I find it very hard to part with any book I've read. My library fines are astronomical............
I prefer to keep the editions of books I've read. I don't have a great photographic memory but I do have general recall as to where I saw something and when the pages are laid out differently (or the edition goes from hardcover to paperback) it can be much harder to reference a quote or subject.
Sure, go ahead, laugh if you want to. I've seen your type before: Flashy, making the scene, flaunting convention. Yeah, I know what you're thinking. What's this guy making such a big stink about old library books? Well, let me give you a hint, junior. Maybe we can live without libraries, people like you and me. Maybe. Sure, we're too old to change the world, but what about that kid, sitting down, opening a book, right now, in a branch at the local library and finding drawings of pee-pees and wee-wees on the Cat in the Hat and the Five Chinese Brothers?

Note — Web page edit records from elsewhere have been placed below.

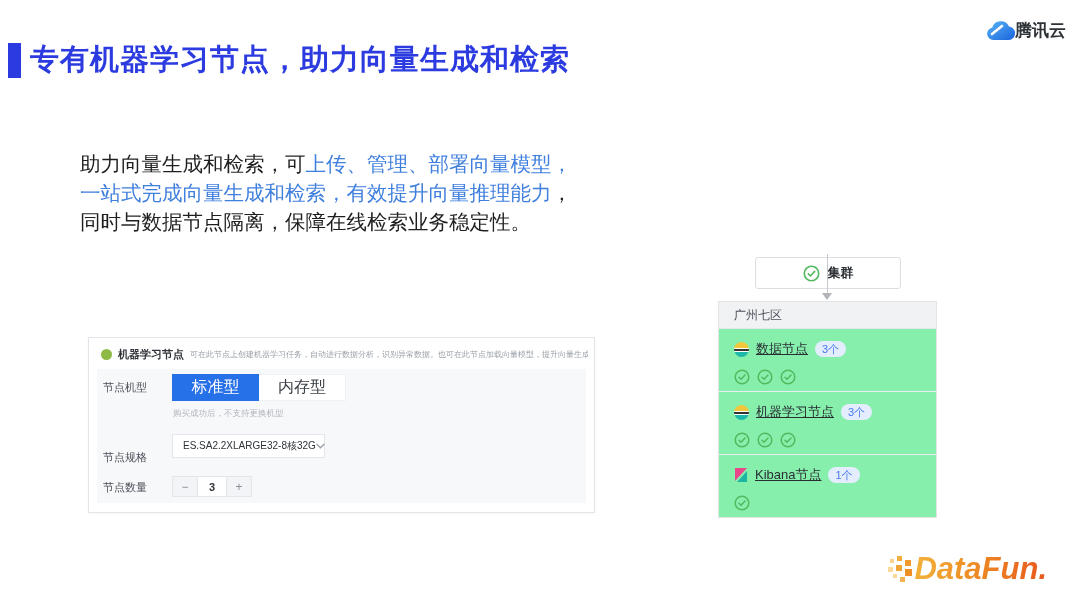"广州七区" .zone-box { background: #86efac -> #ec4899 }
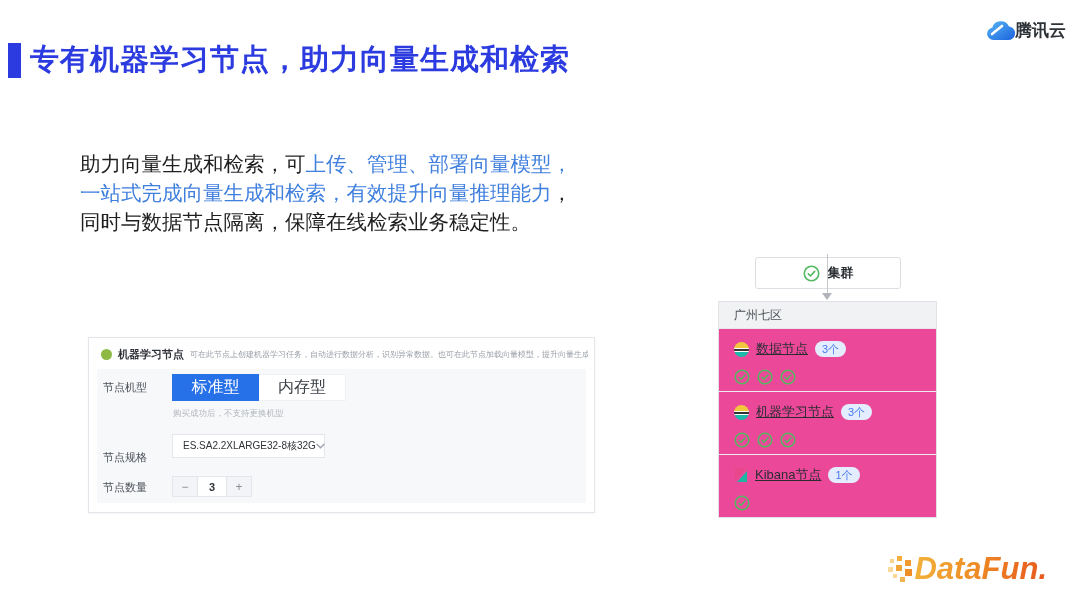"数据节点" .node-label { text-decoration: underline -> none }
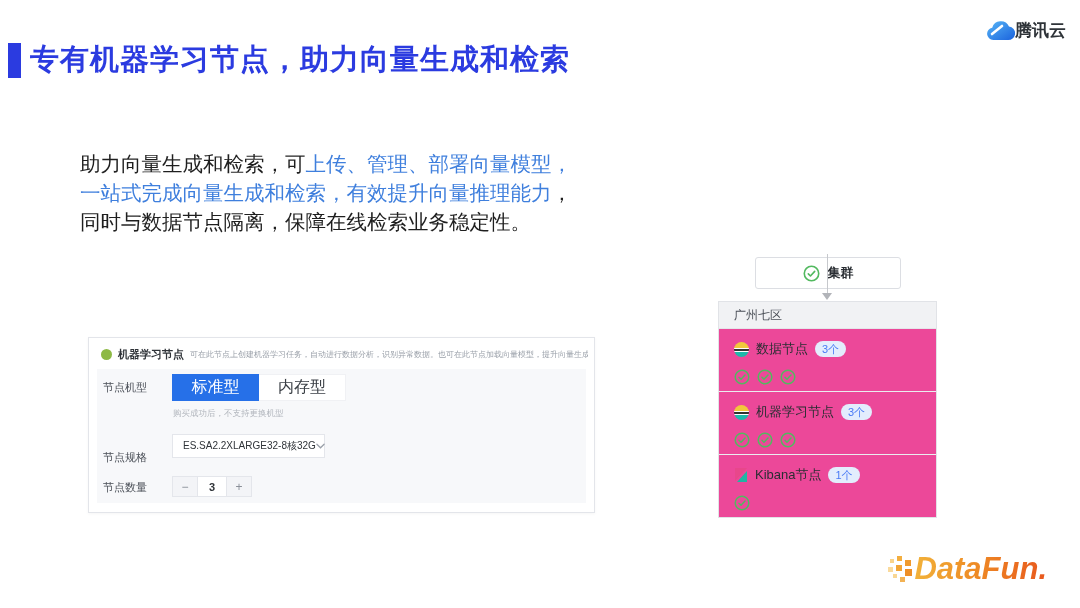"节点规格" .lbl-spec { top: 112px -> 100px }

Doesn't HE deserve better? Look. If you think this is about overdue fines and missing books, you'd better think again. This is about that kid's right to read a book without getting his mind warped! Or: maybe that turns you on, Seinfeld; maybe that's how y'get your kicks. You and your good-time buddies. Well I got a flash for ya, joy-boy: Party time is over. Y'got seven days, Seinfeld. That is one week!
Few things are more satisfying than to take old, useless books to the recycle stand at the dumpster station. Fiction, excepting Graham Greene, are burnt after reading.